The union’s worker negotiating committee at the MGM-owned Borgata and Caesars Entertainment-owned Caesars, Harrah’s and Tropicana casinos have approved the agreements and will set a date for a ratification vote from the entire membership soon. A strike deadline remains in effect for Hard Rock casino for July 3 and strike pay signup will begin tomorrow at 8am on the Boardwalk in front of the property.

Members from Caesars, Tropicana, Harrah’s, Borgata, and Hard Rock casinos voted 96% “yes” to authorize a strike, if called by the worker negotiating committee. The negotiating committee then set a strike deadline of July 1 if an agreement is not reached with Caesars, Harrah’s, Tropicana, and Borgata, and July 3 for Hard Rock.

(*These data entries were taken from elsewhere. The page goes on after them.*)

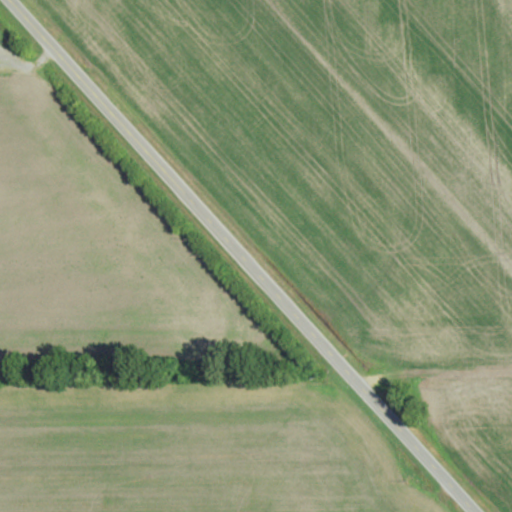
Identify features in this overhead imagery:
road: (132, 182)
road: (245, 256)
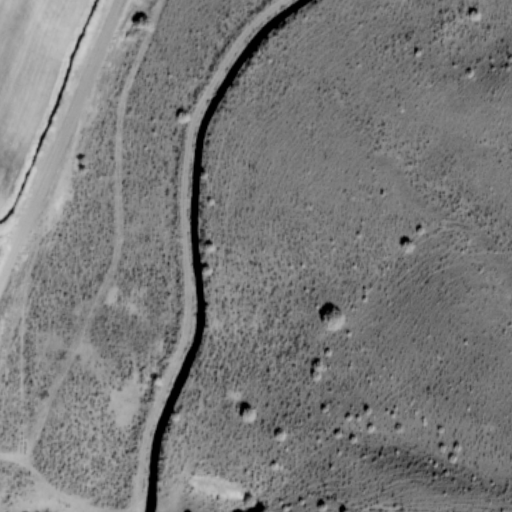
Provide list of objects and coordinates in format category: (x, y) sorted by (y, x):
road: (61, 151)
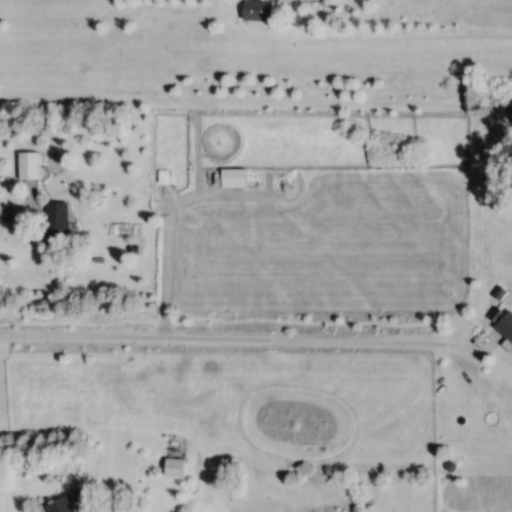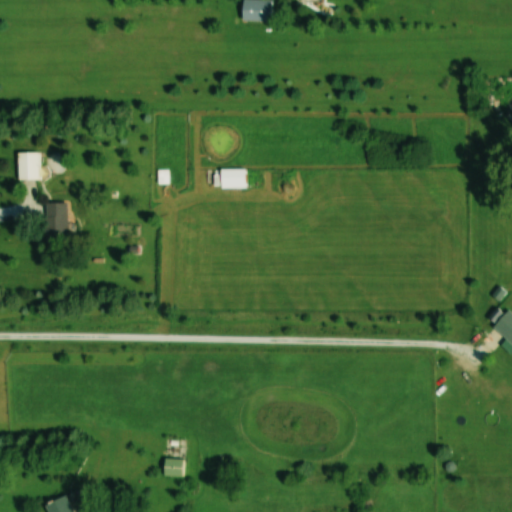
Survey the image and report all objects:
building: (255, 9)
building: (27, 165)
building: (231, 178)
building: (55, 222)
building: (505, 324)
road: (241, 339)
building: (172, 467)
building: (60, 505)
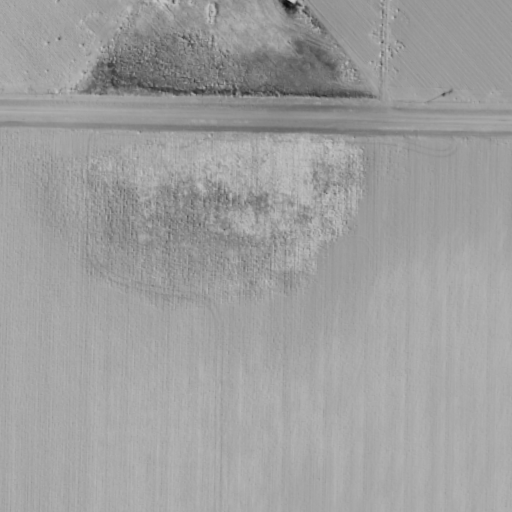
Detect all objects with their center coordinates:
road: (256, 135)
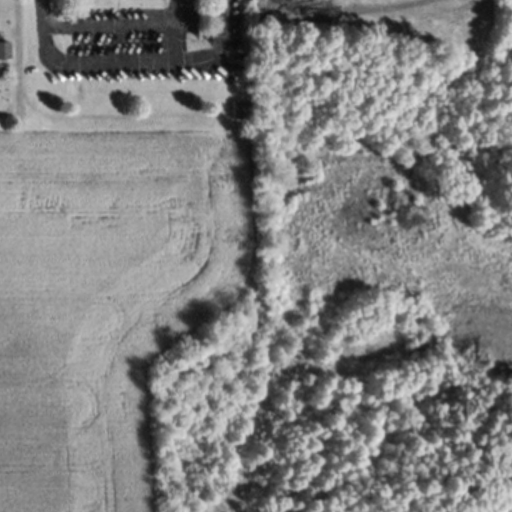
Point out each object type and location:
road: (43, 8)
road: (110, 24)
road: (181, 39)
building: (4, 49)
road: (164, 57)
building: (241, 109)
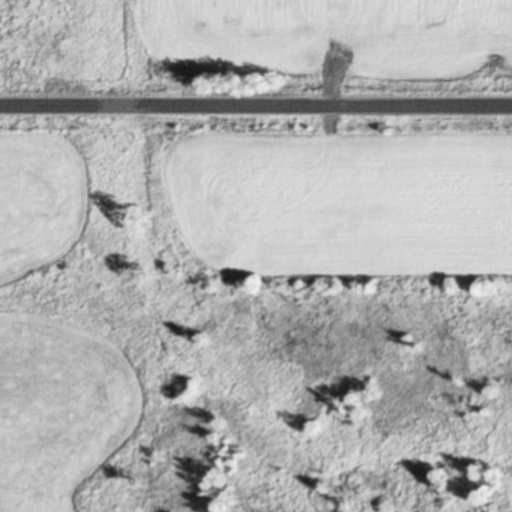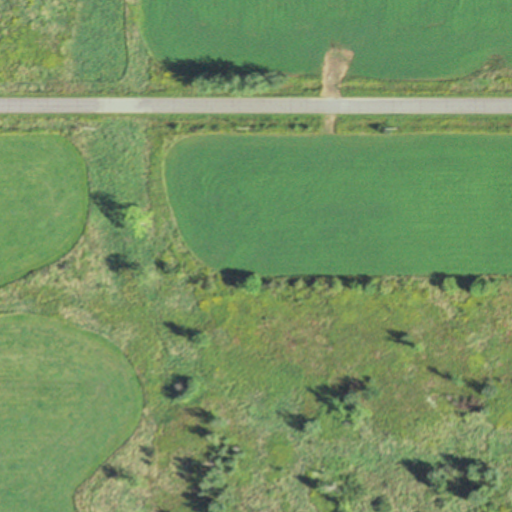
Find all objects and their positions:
road: (256, 105)
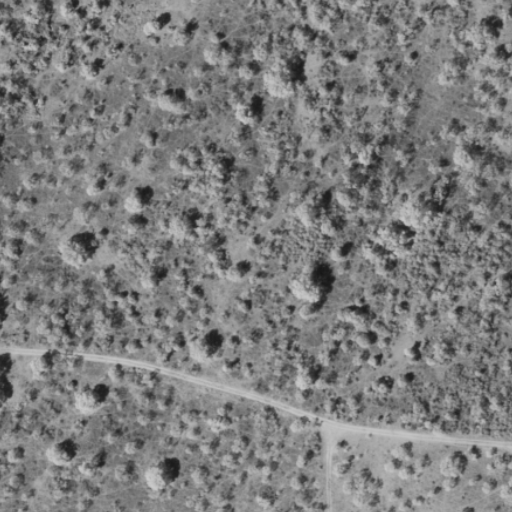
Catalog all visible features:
road: (253, 408)
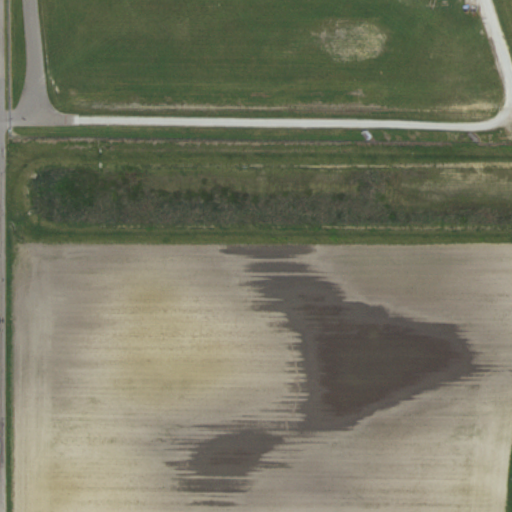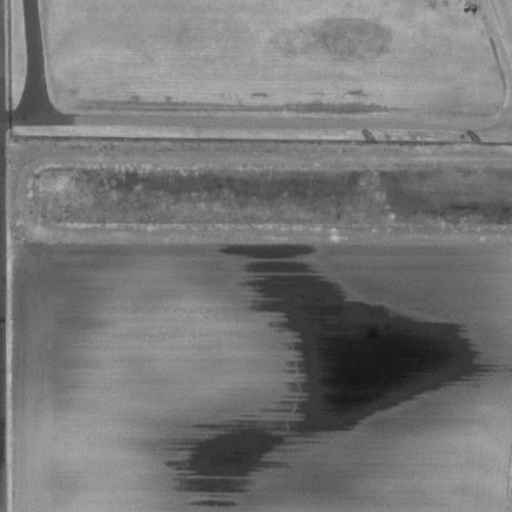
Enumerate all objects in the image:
road: (31, 61)
road: (314, 123)
raceway: (512, 148)
road: (0, 317)
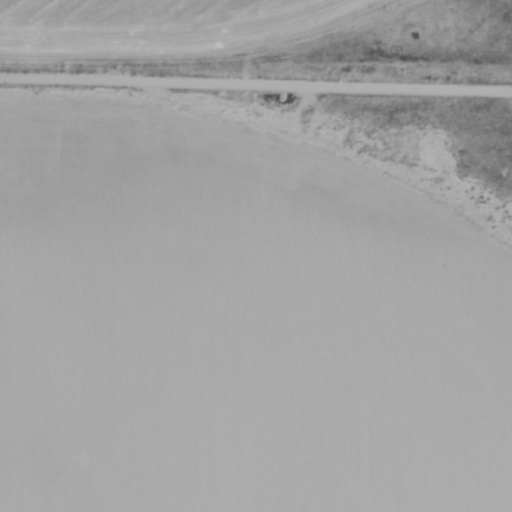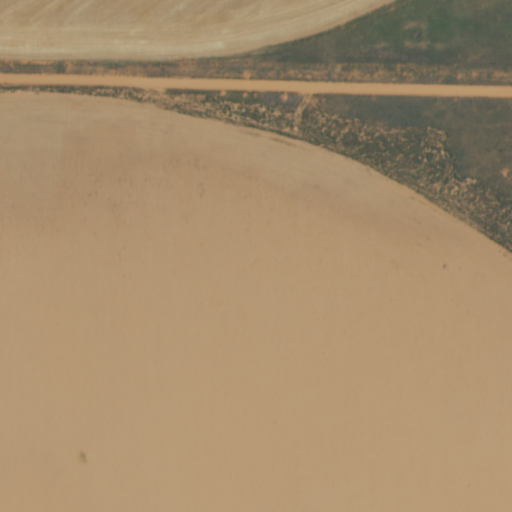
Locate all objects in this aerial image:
road: (256, 90)
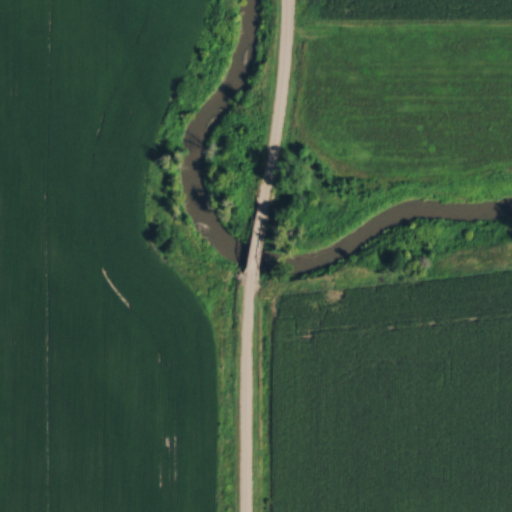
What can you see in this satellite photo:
road: (279, 101)
road: (256, 239)
river: (238, 253)
road: (246, 393)
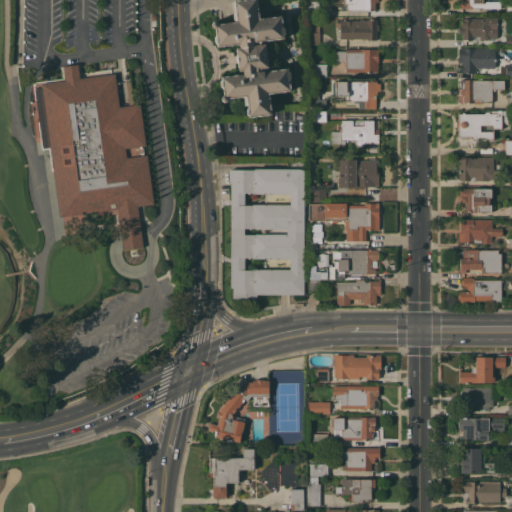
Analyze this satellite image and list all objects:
building: (360, 4)
building: (478, 4)
building: (358, 5)
building: (312, 8)
building: (509, 8)
road: (117, 25)
road: (80, 28)
building: (476, 28)
building: (478, 28)
building: (355, 29)
building: (358, 29)
road: (42, 31)
parking lot: (75, 32)
building: (313, 35)
building: (507, 38)
building: (508, 40)
road: (111, 51)
building: (250, 57)
building: (251, 57)
building: (473, 58)
road: (61, 59)
building: (356, 59)
building: (358, 59)
building: (475, 59)
building: (311, 65)
building: (507, 69)
building: (320, 70)
building: (508, 70)
building: (479, 89)
building: (473, 91)
building: (358, 92)
building: (361, 93)
building: (509, 99)
building: (317, 100)
building: (311, 104)
building: (318, 115)
road: (191, 121)
building: (480, 123)
building: (474, 126)
building: (355, 131)
building: (353, 132)
road: (244, 140)
building: (507, 146)
building: (508, 147)
building: (92, 149)
building: (96, 150)
building: (132, 151)
building: (473, 168)
building: (475, 168)
building: (355, 173)
building: (357, 173)
building: (509, 176)
building: (504, 179)
road: (161, 180)
road: (34, 186)
building: (317, 194)
park: (83, 197)
building: (474, 198)
building: (475, 199)
building: (509, 210)
building: (510, 210)
building: (346, 216)
building: (347, 216)
building: (474, 230)
building: (476, 230)
building: (266, 231)
building: (264, 232)
road: (368, 241)
building: (510, 242)
road: (417, 255)
building: (477, 260)
building: (480, 260)
building: (322, 261)
building: (355, 261)
building: (355, 261)
building: (319, 271)
building: (312, 285)
building: (478, 290)
building: (480, 290)
building: (355, 291)
building: (357, 291)
road: (199, 308)
road: (238, 327)
road: (376, 328)
traffic signals: (417, 329)
road: (464, 329)
parking lot: (102, 336)
road: (257, 341)
building: (354, 366)
building: (355, 366)
building: (480, 369)
building: (481, 369)
traffic signals: (186, 372)
building: (322, 374)
road: (60, 381)
road: (144, 393)
building: (354, 396)
building: (473, 397)
building: (478, 397)
building: (360, 398)
building: (235, 407)
park: (287, 407)
building: (316, 407)
building: (318, 407)
building: (238, 408)
building: (508, 409)
building: (509, 409)
road: (174, 420)
building: (354, 426)
building: (353, 427)
building: (476, 427)
building: (478, 427)
road: (143, 429)
road: (51, 430)
building: (317, 439)
building: (358, 457)
building: (358, 458)
building: (468, 459)
building: (474, 461)
building: (226, 468)
building: (509, 468)
building: (510, 468)
building: (318, 469)
building: (228, 470)
building: (273, 478)
park: (74, 479)
building: (312, 479)
building: (312, 481)
road: (7, 484)
building: (355, 488)
building: (355, 488)
road: (162, 490)
building: (478, 491)
building: (482, 491)
building: (511, 493)
building: (312, 494)
building: (294, 498)
building: (296, 498)
road: (369, 503)
building: (345, 510)
building: (352, 510)
building: (478, 510)
building: (478, 510)
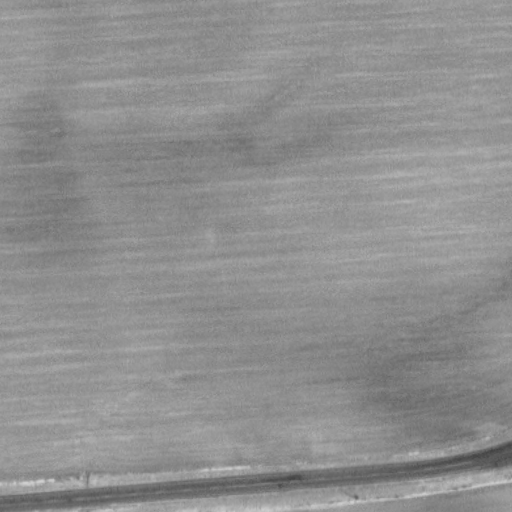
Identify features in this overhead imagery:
road: (257, 483)
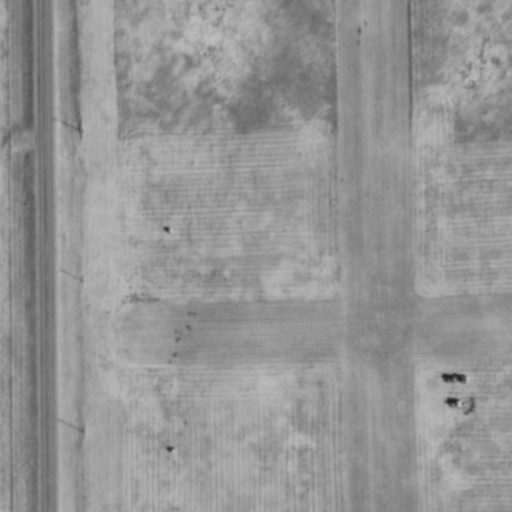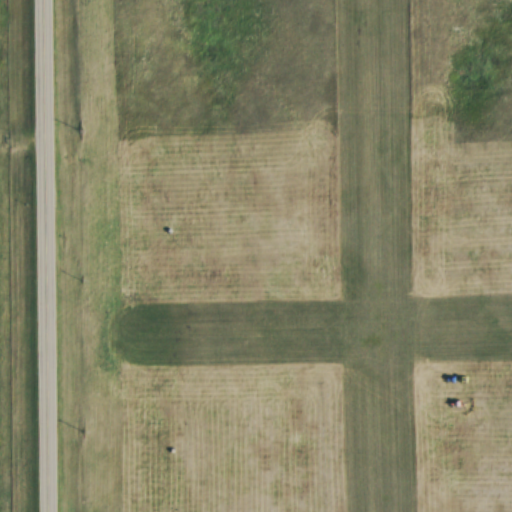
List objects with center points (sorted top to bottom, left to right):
road: (53, 256)
airport runway: (370, 256)
airport runway: (311, 346)
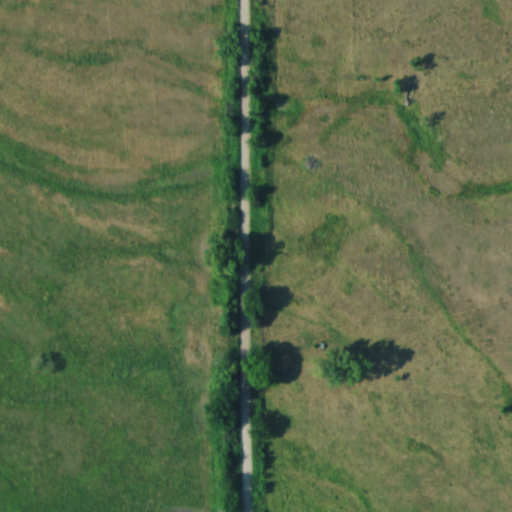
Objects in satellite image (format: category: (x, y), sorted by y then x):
road: (241, 362)
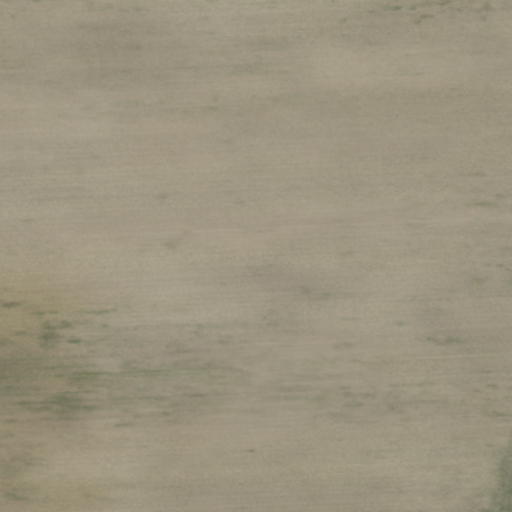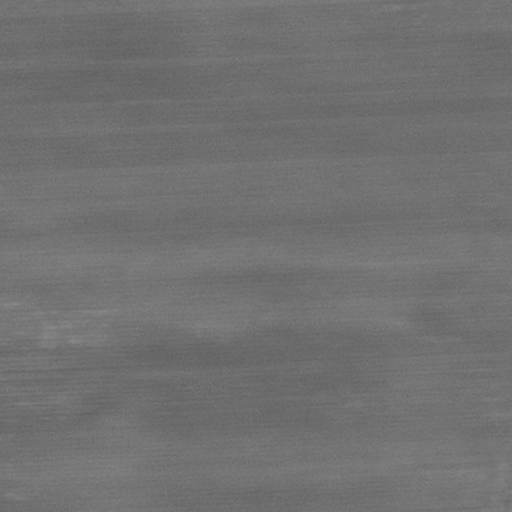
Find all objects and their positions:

Workers flooded the Convention Center today between 8am-7pm to cast their ballots with the results revealed at a press conference held shortly after the polls closed and ballots were counted.

Over the years, casino workers have sacrificed wage increases for the health of the industry. Workers have persevered though casino closures, Hurricane Sandy, and a global pandemic. Now, they’re falling behind. As industry’s profits and gaming revenues surpass pre- pandemic levels, wages for Atlantic City’s casino workers have not kept pace.

In a recent UNITE HERE survey of 1,934 casino workers, 61 per cent reported they struggled to pay their rent or mortgage on time in the past year. 32 per cent reported they lacked money for food, and 37 per cent for utilities. 

After contracts expired on May 31, workers picketed on the Boardwalk to demand the raises they urgently need and deserve. The vote puts the decision of whether and when to strike in the hands of the worker negotiating committee, which is made up of hundreds of workers from all nine casinos.

“We can’t wait and hope that the companies will do the right thing,” said Nikki Schwendeman, a Borgata Food Server who’s been in the industry for 38 years. “They need to know that we’re serious about winning the raises we deserve. That’s why I joined thousands of other members and voted yes to authorize a strike today.”